I'd leave the big fans alone. The only ones I'd touch are leaves actually resting on the medium or so shaded they're already yellowing out, and even those the plant will pull back and drop on its own clock. Color looks good and you've got the fan moving air, so you're not fighting humidity down in there either.
Think of a well-trained fruit tree: once you've opened the structure so light reaches the interior, you don't keep hacking leaves off, you let the canopy feed the fruit. Same here. The tops are starting to throw pistils, so let her ride and put that energy into bud, not into healing pruning wounds.
First grow, the patient move is the right one here.y
Can confirm no pest.One leaf is nothing, you didn’t hurt them.
Those little brown spots don’t look like a panic situation yet. If you fed a little heavier yesterday, I’d just back off to your normal mix or give plain water next time the pots actually need it. Don’t try to correct a couple spots with more bottles, that’s how small things turn into real problems.
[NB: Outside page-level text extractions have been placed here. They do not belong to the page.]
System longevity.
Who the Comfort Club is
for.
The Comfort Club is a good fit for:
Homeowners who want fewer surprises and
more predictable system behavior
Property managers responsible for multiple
The one lower leaf in the pic looks like an old shaded/weak leaf the plant was probably going to abandon anyway. The top leaf spots could be a bit of feed splash/light burn, a tiny stress mark from the stronger feed, or just early spotting from moisture sitting on the leaf. Watch if it spreads over the next 2-3 days.
If it keeps showing up on new growth, then I’d want to know your medium, pH going in, and what exact fertilizer it is. Also flip a few leaves over and check for tiny moving dots just to rule pests out. But right now I’d leave the canopy alone, keep the root zone steady, and don’t chase it too hard.